Strasbourg, une proposition qui fait tourner les têtes
Devant les députés européens réunis à Strasbourg pour son discours sur l’état de l’Union, la présidente de la Commission européenne a dévoilé son projet : offrir au Canada un statut de premier membre associé de l’UE. Une première dans l’histoire de l’Union.
Le Premier ministre canadien Mark Carney a accueilli cette ambition avec un enthousiasme mesuré. Une telle proposition, pourtant, ne se fait pas en un claquement de doigts. Et pourtant, elle est sur la table.

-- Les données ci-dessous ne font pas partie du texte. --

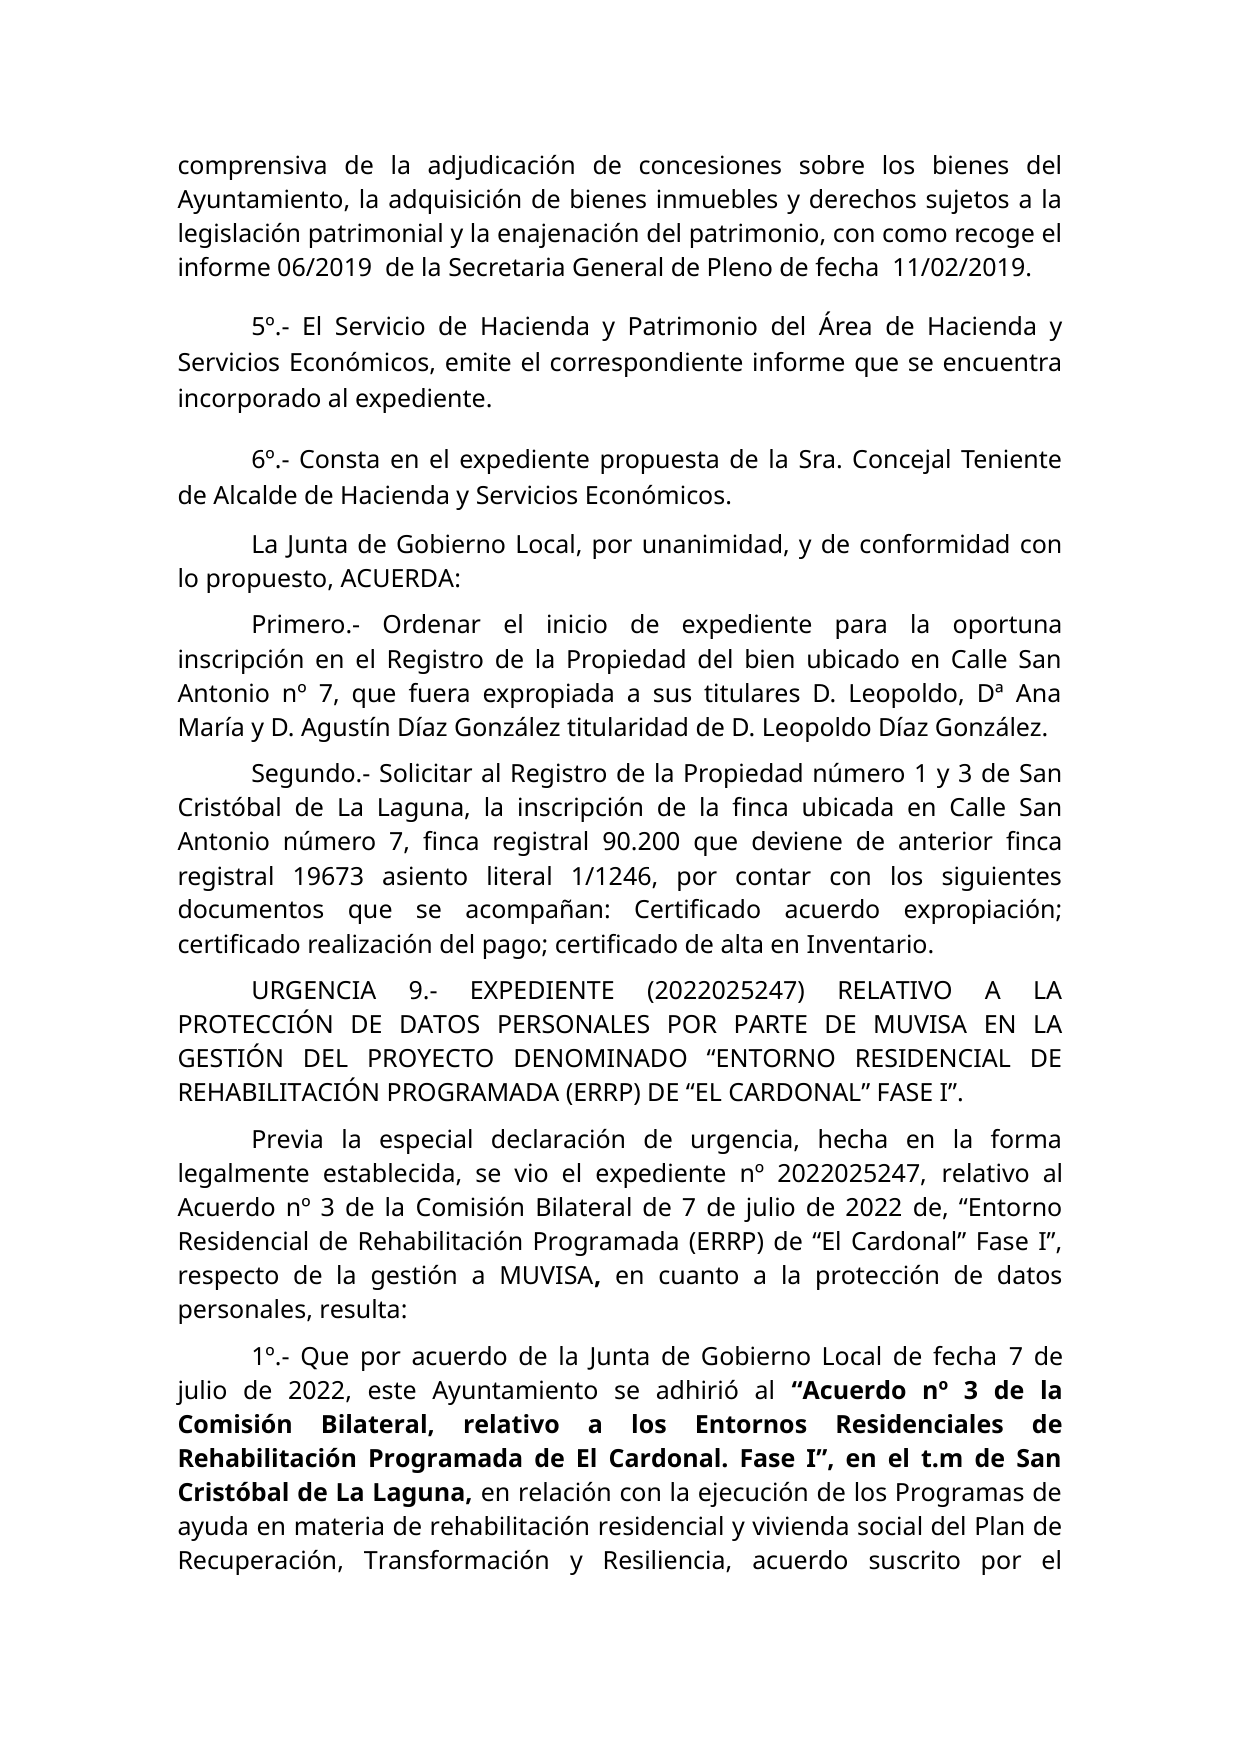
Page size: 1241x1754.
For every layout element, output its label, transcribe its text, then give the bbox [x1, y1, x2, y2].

text 6º.- Consta en el expediente propuesta de la Sra. Concejal Teniente de Alcalde de Hacienda y Servicios Económicos. [177, 442, 1063, 512]
text Segundo.- Solicitar al Registro de la Propiedad número 1 y 3 de San Cristóbal de La Laguna, la inscripción de la finca ubicada en Calle San Antonio número 7, finca registral 90.200 que deviene de anterior finca registral 19673 asiento literal 1/1246, por contar con los siguientes documentos que se acompañan: Certificado acuerdo expropiación; certificado realización del pago; certificado de alta en Inventario. [177, 756, 1063, 960]
text 1º.- Que por acuerdo de la Junta de Gobierno Local de fecha 7 de julio de 2022, este Ayuntamiento se adhirió al “Acuerdo nº 3 de la Comisión Bilateral, relativo a los Entornos Residenciales de Rehabilitación Programada de El Cardonal. Fase I”, en el t.m de San Cristóbal de La Laguna, en relación con la ejecución de los Programas de ayuda en materia de rehabilitación residencial y vivienda social del Plan de Recuperación, Transformación y Resiliencia, acuerdo suscrito por el [177, 1338, 1063, 1577]
text Previa la especial declaración de urgencia, hecha en la forma legalmente establecida, se vio el expediente nº 2022025247, relativo al Acuerdo nº 3 de la Comisión Bilateral de 7 de julio de 2022 de, “Entorno Residencial de Rehabilitación Programada (ERRP) de “El Cardonal” Fase I”, respecto de la gestión a MUVISA, en cuanto a la protección de datos personales, resulta: [177, 1122, 1063, 1326]
text La Junta de Gobierno Local, por unanimidad, y de conformidad con lo propuesto, ACUERDA: [177, 527, 1063, 595]
text comprensiva de la adjudicación de concesiones sobre los bienes del Ayuntamiento, la adquisición de bienes inmuebles y derechos sujetos a la legislación patrimonial y la enajenación del patrimonio, con como recoge el informe 06/2019 de la Secretaria General de Pleno de fecha 11/02/2019. [177, 148, 1063, 284]
text URGENCIA 9.- EXPEDIENTE (2022025247) RELATIVO A LA PROTECCIÓN DE DATOS PERSONALES POR PARTE DE MUVISA EN LA GESTIÓN DEL PROYECTO DENOMINADO “ENTORNO RESIDENCIAL DE REHABILITACIÓN PROGRAMADA (ERRP) DE “EL CARDONAL” FASE I”. [177, 973, 1063, 1109]
text Primero.- Ordenar el inicio de expediente para la oportuna inscripción en el Registro de la Propiedad del bien ubicado en Calle San Antonio nº 7, que fuera expropiada a sus titulares D. Leopoldo, Dª Ana María y D. Agustín Díaz González titularidad de D. Leopoldo Díaz González. [177, 607, 1063, 743]
text 5º.- El Servicio de Hacienda y Patrimonio del Área de Hacienda y Servicios Económicos, emite el correspondiente informe que se encuentra incorporado al expediente. [177, 309, 1063, 415]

Une manœuvre aux multiples facettes
Von der Leyen ne réagit pas dans le vide. Cette proposition arrive dans un contexte géopolitique tendu. Donald Trump, lors de sa seconde présidence, a multiplié les mesures protectionnistes. Une réponse européenne était attendue.
Ajoutez à cela la crise du Groenland, où l’UE a réaffirmé sa solidarité avec le Danemark. Et voilà : cette proposition semble être une pièce maîtresse dans un jeu d’échecs complexe.
Depuis sa nomination à la tête de la Commission européenne en juillet 2019, Ursula von der Leyen n’a cessé de marquer son territoire. Sa rencontre avec Volodymyr Zelensky à Kiev en avril 2022 en témoigne. Cette fois, c’est le Canada qui est au cœur de sa stratégie.